### THE DATA
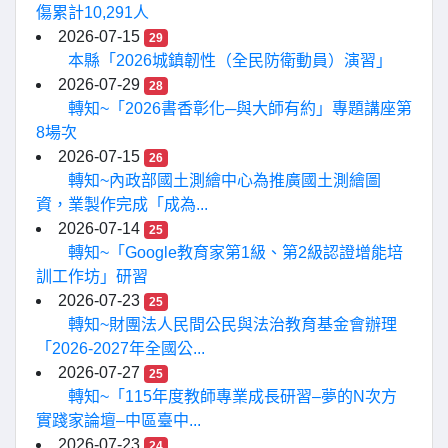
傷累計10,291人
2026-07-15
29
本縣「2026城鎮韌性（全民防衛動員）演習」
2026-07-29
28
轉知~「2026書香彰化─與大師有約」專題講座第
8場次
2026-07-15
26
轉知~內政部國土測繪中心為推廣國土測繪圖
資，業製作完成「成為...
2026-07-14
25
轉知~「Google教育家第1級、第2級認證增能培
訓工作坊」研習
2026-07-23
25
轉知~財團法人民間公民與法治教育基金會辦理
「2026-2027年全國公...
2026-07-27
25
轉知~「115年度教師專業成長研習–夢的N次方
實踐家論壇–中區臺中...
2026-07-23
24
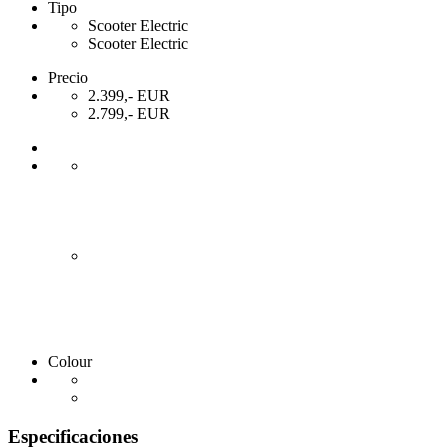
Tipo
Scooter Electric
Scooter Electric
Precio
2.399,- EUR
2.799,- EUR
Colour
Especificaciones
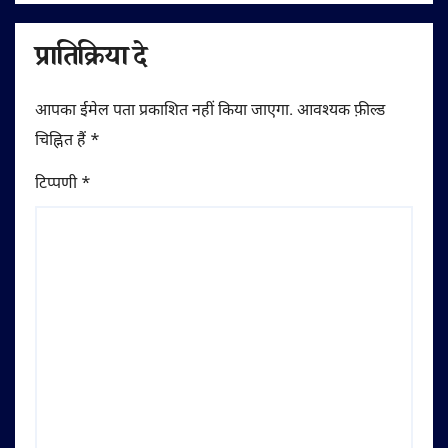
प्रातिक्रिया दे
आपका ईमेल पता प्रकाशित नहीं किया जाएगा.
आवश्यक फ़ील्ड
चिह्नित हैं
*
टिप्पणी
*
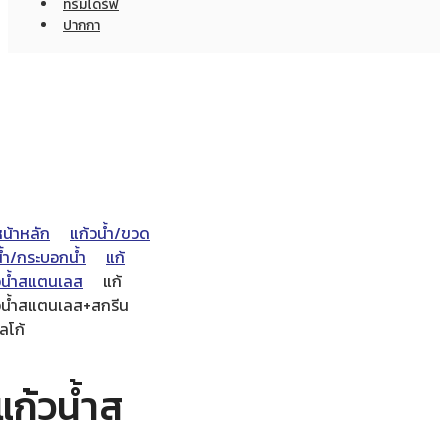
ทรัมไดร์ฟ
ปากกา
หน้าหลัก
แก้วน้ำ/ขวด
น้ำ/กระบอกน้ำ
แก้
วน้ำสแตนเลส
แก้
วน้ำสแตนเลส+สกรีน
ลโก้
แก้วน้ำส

### PROMPT
Turn the text read from all the rows into a single numbered list, one line per item, and skip any blank lines. Leave the pictures out of your answer.

### SOLUTION FOR THIS TASK
1. 傷累計10,291人
2. 2026-07-15
3. 29
4. 本縣「2026城鎮韌性（全民防衛動員）演習」
5. 2026-07-29
6. 28
7. 轉知~「2026書香彰化─與大師有約」專題講座第
8. 8場次
9. 2026-07-15
10. 26
11. 轉知~內政部國土測繪中心為推廣國土測繪圖
12. 資，業製作完成「成為...
13. 2026-07-14
14. 25
15. 轉知~「Google教育家第1級、第2級認證增能培
16. 訓工作坊」研習
17. 2026-07-23
18. 25
19. 轉知~財團法人民間公民與法治教育基金會辦理
20. 「2026-2027年全國公...
21. 2026-07-27
22. 25
23. 轉知~「115年度教師專業成長研習–夢的N次方
24. 實踐家論壇–中區臺中...
25. 2026-07-23
26. 24
27. Tipo
28. Scooter Electric
29. Scooter Electric
30. Precio
31. 2.399,- EUR
32. 2.799,- EUR
33. Colour
34. Especificaciones
35. प्रातिक्रिया दे
36. आपका ईमेल पता प्रकाशित नहीं किया जाएगा.
37. आवश्यक फ़ील्ड
38. चिह्नित हैं
39. *
40. टिप्पणी
41. *
42. ทรัมไดร์ฟ
43. ปากกา
44. หน้าหลัก
45. แก้วน้ำ/ขวด
46. น้ำ/กระบอกน้ำ
47. แก้
48. วน้ำสแตนเลส
49. แก้
50. วน้ำสแตนเลส+สกรีน
51. ลโก้
52. แก้วน้ำส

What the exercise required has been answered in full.